Task: Down to the last line, repeat the records exactly.

Segment Start: Listed records

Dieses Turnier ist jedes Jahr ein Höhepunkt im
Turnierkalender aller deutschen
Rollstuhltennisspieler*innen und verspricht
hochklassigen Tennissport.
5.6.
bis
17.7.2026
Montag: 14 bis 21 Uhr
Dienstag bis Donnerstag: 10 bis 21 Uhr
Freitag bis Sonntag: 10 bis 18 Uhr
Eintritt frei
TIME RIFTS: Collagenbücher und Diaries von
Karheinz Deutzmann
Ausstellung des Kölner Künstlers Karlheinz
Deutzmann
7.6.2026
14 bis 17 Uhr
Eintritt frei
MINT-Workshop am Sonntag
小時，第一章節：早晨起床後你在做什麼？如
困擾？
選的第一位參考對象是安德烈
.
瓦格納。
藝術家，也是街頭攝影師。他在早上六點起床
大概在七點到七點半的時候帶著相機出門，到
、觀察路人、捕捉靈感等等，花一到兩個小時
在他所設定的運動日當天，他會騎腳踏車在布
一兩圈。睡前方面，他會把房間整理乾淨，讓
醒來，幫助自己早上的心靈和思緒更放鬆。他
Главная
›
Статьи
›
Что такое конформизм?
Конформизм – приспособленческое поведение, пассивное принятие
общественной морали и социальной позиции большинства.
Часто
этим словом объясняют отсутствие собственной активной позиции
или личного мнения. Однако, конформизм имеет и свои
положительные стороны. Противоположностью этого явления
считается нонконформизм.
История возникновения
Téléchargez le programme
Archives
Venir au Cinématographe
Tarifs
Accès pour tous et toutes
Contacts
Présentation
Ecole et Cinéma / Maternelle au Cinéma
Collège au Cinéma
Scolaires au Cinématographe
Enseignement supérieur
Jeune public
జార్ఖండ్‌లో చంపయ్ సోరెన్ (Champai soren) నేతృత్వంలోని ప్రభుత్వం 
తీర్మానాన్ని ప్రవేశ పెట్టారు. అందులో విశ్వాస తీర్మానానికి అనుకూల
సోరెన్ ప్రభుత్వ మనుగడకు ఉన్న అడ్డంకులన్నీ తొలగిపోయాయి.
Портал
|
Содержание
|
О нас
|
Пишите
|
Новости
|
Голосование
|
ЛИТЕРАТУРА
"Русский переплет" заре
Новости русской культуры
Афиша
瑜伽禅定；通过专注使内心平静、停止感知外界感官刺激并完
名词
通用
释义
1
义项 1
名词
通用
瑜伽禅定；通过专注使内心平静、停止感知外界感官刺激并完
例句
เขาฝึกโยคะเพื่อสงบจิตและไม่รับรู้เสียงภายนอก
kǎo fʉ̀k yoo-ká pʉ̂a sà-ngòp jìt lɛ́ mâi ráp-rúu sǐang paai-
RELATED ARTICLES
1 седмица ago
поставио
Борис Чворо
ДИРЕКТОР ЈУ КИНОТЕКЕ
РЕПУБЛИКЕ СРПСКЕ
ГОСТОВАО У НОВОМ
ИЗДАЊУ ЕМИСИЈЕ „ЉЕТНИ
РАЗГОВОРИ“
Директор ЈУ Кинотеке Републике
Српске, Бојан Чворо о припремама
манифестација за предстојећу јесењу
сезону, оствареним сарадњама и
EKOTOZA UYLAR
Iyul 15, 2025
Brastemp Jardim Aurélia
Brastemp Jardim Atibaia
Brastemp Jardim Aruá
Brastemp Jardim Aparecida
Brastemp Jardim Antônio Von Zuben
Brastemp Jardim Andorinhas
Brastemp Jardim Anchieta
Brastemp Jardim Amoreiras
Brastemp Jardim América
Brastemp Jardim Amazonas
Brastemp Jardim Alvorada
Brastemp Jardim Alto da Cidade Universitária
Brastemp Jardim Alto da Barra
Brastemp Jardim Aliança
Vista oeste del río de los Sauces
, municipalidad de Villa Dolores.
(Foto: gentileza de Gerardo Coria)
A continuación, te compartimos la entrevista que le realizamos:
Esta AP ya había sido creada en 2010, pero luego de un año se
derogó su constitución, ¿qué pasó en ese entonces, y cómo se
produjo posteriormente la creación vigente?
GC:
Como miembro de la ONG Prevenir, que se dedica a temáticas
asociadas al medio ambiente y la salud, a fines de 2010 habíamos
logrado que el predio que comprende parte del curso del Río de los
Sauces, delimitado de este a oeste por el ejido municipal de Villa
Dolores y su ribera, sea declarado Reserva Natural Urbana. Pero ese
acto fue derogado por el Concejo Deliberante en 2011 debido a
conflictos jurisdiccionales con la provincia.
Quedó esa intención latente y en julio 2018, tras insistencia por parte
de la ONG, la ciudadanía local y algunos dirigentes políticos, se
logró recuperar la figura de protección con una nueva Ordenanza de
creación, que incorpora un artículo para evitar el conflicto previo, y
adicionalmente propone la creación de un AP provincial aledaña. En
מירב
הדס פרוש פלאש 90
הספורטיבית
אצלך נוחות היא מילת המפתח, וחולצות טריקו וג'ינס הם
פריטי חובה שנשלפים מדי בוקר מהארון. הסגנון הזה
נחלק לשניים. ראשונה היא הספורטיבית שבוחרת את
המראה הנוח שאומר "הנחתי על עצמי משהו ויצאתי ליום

Segment End: Listed records

Completed task:
Dieses Turnier ist jedes Jahr ein Höhepunkt im
Turnierkalender aller deutschen
Rollstuhltennisspieler*innen und verspricht
hochklassigen Tennissport.
5.6.
bis
17.7.2026
Montag: 14 bis 21 Uhr
Dienstag bis Donnerstag: 10 bis 21 Uhr
Freitag bis Sonntag: 10 bis 18 Uhr
Eintritt frei
TIME RIFTS: Collagenbücher und Diaries von
Karheinz Deutzmann
Ausstellung des Kölner Künstlers Karlheinz
Deutzmann
7.6.2026
14 bis 17 Uhr
Eintritt frei
MINT-Workshop am Sonntag
小時，第一章節：早晨起床後你在做什麼？如
困擾？
選的第一位參考對象是安德烈
.
瓦格納。
藝術家，也是街頭攝影師。他在早上六點起床
大概在七點到七點半的時候帶著相機出門，到
、觀察路人、捕捉靈感等等，花一到兩個小時
在他所設定的運動日當天，他會騎腳踏車在布
一兩圈。睡前方面，他會把房間整理乾淨，讓
醒來，幫助自己早上的心靈和思緒更放鬆。他
Главная
›
Статьи
›
Что такое конформизм?
Конформизм – приспособленческое поведение, пассивное принятие
общественной морали и социальной позиции большинства.
Часто
этим словом объясняют отсутствие собственной активной позиции
или личного мнения. Однако, конформизм имеет и свои
положительные стороны. Противоположностью этого явления
считается нонконформизм.
История возникновения
Téléchargez le programme
Archives
Venir au Cinématographe
Tarifs
Accès pour tous et toutes
Contacts
Présentation
Ecole et Cinéma / Maternelle au Cinéma
Collège au Cinéma
Scolaires au Cinématographe
Enseignement supérieur
Jeune public
జార్ఖండ్‌లో చంపయ్ సోరెన్ (Champai soren) నేతృత్వంలోని ప్రభుత్వం 
తీర్మానాన్ని ప్రవేశ పెట్టారు. అందులో విశ్వాస తీర్మానానికి అనుకూల
సోరెన్ ప్రభుత్వ మనుగడకు ఉన్న అడ్డంకులన్నీ తొలగిపోయాయి.
Портал
|
Содержание
|
О нас
|
Пишите
|
Новости
|
Голосование
|
ЛИТЕРАТУРА
"Русский переплет" заре
Новости русской культуры
Афиша
瑜伽禅定；通过专注使内心平静、停止感知外界感官刺激并完
名词
通用
释义
1
义项 1
名词
通用
瑜伽禅定；通过专注使内心平静、停止感知外界感官刺激并完
例句
เขาฝึกโยคะเพื่อสงบจิตและไม่รับรู้เสียงภายนอก
kǎo fʉ̀k yoo-ká pʉ̂a sà-ngòp jìt lɛ́ mâi ráp-rúu sǐang paai-
RELATED ARTICLES
1 седмица ago
поставио
Борис Чворо
ДИРЕКТОР ЈУ КИНОТЕКЕ
РЕПУБЛИКЕ СРПСКЕ
ГОСТОВАО У НОВОМ
ИЗДАЊУ ЕМИСИЈЕ „ЉЕТНИ
РАЗГОВОРИ“
Директор ЈУ Кинотеке Републике
Српске, Бојан Чворо о припремама
манифестација за предстојећу јесењу
сезону, оствареним сарадњама и
EKOTOZA UYLAR
Iyul 15, 2025
Brastemp Jardim Aurélia
Brastemp Jardim Atibaia
Brastemp Jardim Aruá
Brastemp Jardim Aparecida
Brastemp Jardim Antônio Von Zuben
Brastemp Jardim Andorinhas
Brastemp Jardim Anchieta
Brastemp Jardim Amoreiras
Brastemp Jardim América
Brastemp Jardim Amazonas
Brastemp Jardim Alvorada
Brastemp Jardim Alto da Cidade Universitária
Brastemp Jardim Alto da Barra
Brastemp Jardim Aliança
Vista oeste del río de los Sauces
, municipalidad de Villa Dolores.
(Foto: gentileza de Gerardo Coria)
A continuación, te compartimos la entrevista que le realizamos:
Esta AP ya había sido creada en 2010, pero luego de un año se
derogó su constitución, ¿qué pasó en ese entonces, y cómo se
produjo posteriormente la creación vigente?
GC:
Como miembro de la ONG Prevenir, que se dedica a temáticas
asociadas al medio ambiente y la salud, a fines de 2010 habíamos
logrado que el predio que comprende parte del curso del Río de los
Sauces, delimitado de este a oeste por el ejido municipal de Villa
Dolores y su ribera, sea declarado Reserva Natural Urbana. Pero ese
acto fue derogado por el Concejo Deliberante en 2011 debido a
conflictos jurisdiccionales con la provincia.
Quedó esa intención latente y en julio 2018, tras insistencia por parte
de la ONG, la ciudadanía local y algunos dirigentes políticos, se
logró recuperar la figura de protección con una nueva Ordenanza de
creación, que incorpora un artículo para evitar el conflicto previo, y
adicionalmente propone la creación de un AP provincial aledaña. En
מירב
הדס פרוש פלאש 90
הספורטיבית
אצלך נוחות היא מילת המפתח, וחולצות טריקו וג'ינס הם
פריטי חובה שנשלפים מדי בוקר מהארון. הסגנון הזה
נחלק לשניים. ראשונה היא הספורטיבית שבוחרת את
המראה הנוח שאומר "הנחתי על עצמי משהו ויצאתי ליום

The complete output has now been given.